For some, the question is asked because the choices they’ve made seem utterly unreasonable. The things they’ve done to themselves seem outrageous and irrational. For others, the things that have been done to them are truly unbelievable.
My response over and over is, “You’re not crazy, you’re hurting like crazy.”
It’s the question I asked, too. It’s easier to think we are crazy than to believe that the memories are actual events. Easier to think we are crazy than to acknowledge the extent of betrayal. Easier to be crazy than to turn and face the choices we’ve made. Easier to brush off the pain by hoping we’ve lost our marbles somewhere along the way.

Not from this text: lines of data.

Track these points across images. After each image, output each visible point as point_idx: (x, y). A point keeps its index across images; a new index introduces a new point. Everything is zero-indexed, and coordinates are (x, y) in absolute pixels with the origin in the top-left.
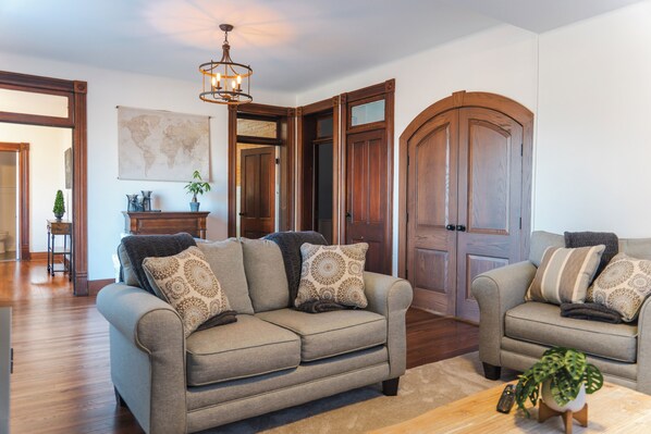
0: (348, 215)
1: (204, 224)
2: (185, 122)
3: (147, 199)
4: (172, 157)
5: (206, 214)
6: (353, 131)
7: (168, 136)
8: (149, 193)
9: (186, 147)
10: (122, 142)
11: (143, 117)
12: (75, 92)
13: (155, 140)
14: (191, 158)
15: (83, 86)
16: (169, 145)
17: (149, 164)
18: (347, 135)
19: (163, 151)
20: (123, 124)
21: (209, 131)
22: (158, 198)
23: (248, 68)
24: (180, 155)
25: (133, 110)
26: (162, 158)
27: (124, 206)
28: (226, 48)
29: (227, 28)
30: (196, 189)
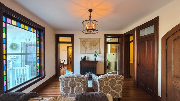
0: (138, 65)
1: (97, 64)
2: (94, 40)
3: (85, 58)
4: (91, 48)
5: (97, 61)
6: (140, 38)
7: (90, 44)
8: (85, 56)
9: (94, 46)
10: (81, 45)
11: (85, 40)
12: (72, 36)
13: (87, 44)
14: (96, 48)
15: (73, 35)
16: (90, 46)
17: (86, 50)
18: (138, 40)
19: (89, 47)
20: (81, 42)
21: (100, 42)
22: (88, 58)
23: (96, 21)
24: (93, 48)
25: (83, 39)
26: (89, 49)
27: (80, 60)
28: (90, 16)
29: (90, 11)
30: (96, 55)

Many years ago I went to see a pastor in the depth of my despair. As my life bottomed out, I needed help freeing myself from the pain and shame of years of childhood abuse. I tried to explain I had been sexually abused as a little girl. The pastor’s first question was, “was there penetration?” Then, I tried to explain the flashbacks and was told, “the devil is talking to you”.
This, my friends, is Exhibit A in the “Not At All Helpful” category.
I don’t believe Christian ministry leaders and pastors intend to injure others. Regardless of intent, damage often occurs. The hearts and souls they hope to nurture and influence become collateral damage in the name of pastoral counseling. Hearts and souls are wounded. Not for lack of a minister’s desire to help, but for lack of knowledge. I see the aftermath in my office every day.